I quoted radius above that obtained 2.86 x 10^-8 but that isn't what I found. I found radius of the iron atom to be 1.24 x 10^-8 cm.
Well, density and crystal structures are not exactly my specialty, but I'll give it a go.
So, let's start with the fact that only 68% of a body-centered lattice is occupied by atoms. Maybe the other 32% is filled with tiny furniture for atomic dinner parties? Who knows?
As for determining the atomic radius of iron, here's my suggestion: Instead of measuring it with a ruler, why not try using some tiny atomic calipers? Just be careful not to pinch any tiny atomic fingers. They're probably smaller than atomic nails, which are notoriously hard to find.
But seriously, determining the atomic radius of iron requires some fancy calculations and measurements that I am not equipped to tackle. It's a task best left to the experts who know their way around density and crystal structures.
I hope that gave you a little chuckle, though. Sometimes a laugh is worth more than an atomic radius, right?
To show that only 68% of a body-centered cubic (BCC) lattice is occupied by atoms, we can calculate the packing fraction, which is the ratio of the volume of atoms to the total volume of the unit cell.
In a BCC lattice, each corner atom is shared between eight unit cells, while the center atom is present only within the unit cell. Therefore, there is a total of one atom per unit cell in a BCC lattice.
The unit cell volume (V_cell) of a BCC lattice can be calculated using the formula:
V_cell = a^3/2, where "a" is the lattice parameter (the distance between the center of one atom to another).
Given the density of iron (7.86 g/cm³), we can determine its atomic mass. The molar mass of iron is approximately 55.845 g/mol, so the mass of one iron atom is:
mass = molar mass / Avogadro's number = 55.845 g/mol / 6.022 x 10^23 mol⁻¹
To calculate the atomic radius (r), we need to find the lattice parameter (a). The number of atoms in a unit cell (N_atoms) is 2 (one corner atom plus one center atom), and the volume of the unit cell (V_cell) is a^3/2.

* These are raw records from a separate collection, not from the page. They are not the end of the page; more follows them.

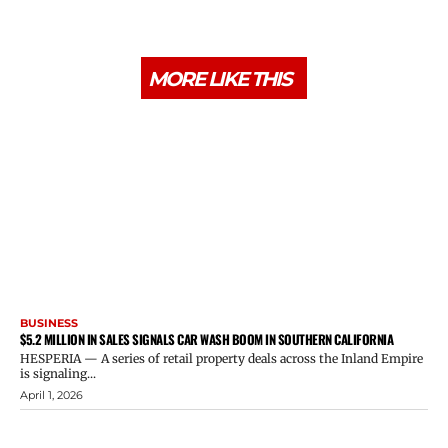
MORE LIKE THIS
BUSINESS
$5.2 MILLION IN SALES SIGNALS CAR WASH BOOM IN SOUTHERN CALIFORNIA
HESPERIA — A series of retail property deals across the Inland Empire
is signaling...
April 1, 2026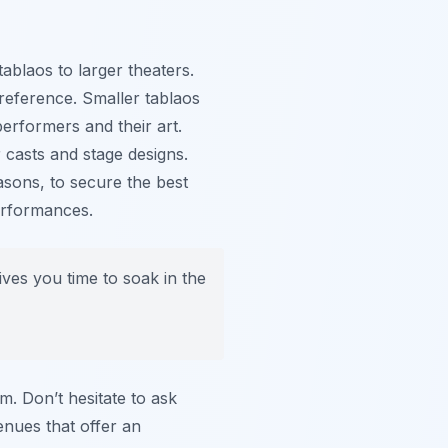
ablaos to larger theaters.
eference. Smaller tablaos
performers and their art.
 casts and stage designs.
asons, to secure the best
performances.
ves you time to soak in the
m. Don’t hesitate to ask
nues that offer an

Since we know the density (ρ) and the mass of one atom (mass), we can calculate the volume of one atom (V_atom):
V_atom = mass / ρ
The volume of atoms in the unit cell (V_atoms) is N_atoms * V_atom, and the packing fraction (f) is given by:
f = V_atoms / V_cell = N_atoms * V_atom / (a^3/2)

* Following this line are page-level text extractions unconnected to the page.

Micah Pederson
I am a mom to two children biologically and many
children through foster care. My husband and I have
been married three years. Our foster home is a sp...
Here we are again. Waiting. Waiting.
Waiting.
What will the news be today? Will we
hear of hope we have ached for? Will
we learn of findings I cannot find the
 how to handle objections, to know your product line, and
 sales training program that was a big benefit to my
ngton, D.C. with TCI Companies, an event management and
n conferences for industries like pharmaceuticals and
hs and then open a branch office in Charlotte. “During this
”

To find the atomic radius (r), we can rearrange the formula for packing fraction:
f = (π * r^3 * N_atoms / (2 * a^3/2)) * (3 / 4 * π * r^3)
Simplifying the equation, we get:
68% / 100 = (3 * N_atoms * r^3) / (4 * a^3)

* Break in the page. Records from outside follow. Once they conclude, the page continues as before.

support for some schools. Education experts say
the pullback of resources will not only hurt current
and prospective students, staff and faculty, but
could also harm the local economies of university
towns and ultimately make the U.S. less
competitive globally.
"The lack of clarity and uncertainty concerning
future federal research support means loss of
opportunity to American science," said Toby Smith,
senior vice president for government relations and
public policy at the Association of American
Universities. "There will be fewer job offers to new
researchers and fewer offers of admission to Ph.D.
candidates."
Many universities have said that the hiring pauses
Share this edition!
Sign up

Now, let's substitute the known values:
0.68 = (3 * 2 * r^3) / (4 * a^3)
0.68 = (6 * r^3) / (4 * a^3)
0.68 = (3 / 2) * (r / a)^3
Taking the cube root of both sides, we get:
(cube root of 0.68) = (r / a)
To find the atomic radius, we need to determine the lattice parameter. For a BCC lattice, the lattice parameter (a) can be calculated using the relationship:
a = (4 * r) / sqrt(3)
Solving for r:
r = (a * sqrt(3)) / 4
We now have all the information needed to calculate the atomic radius of iron in a BCC lattice.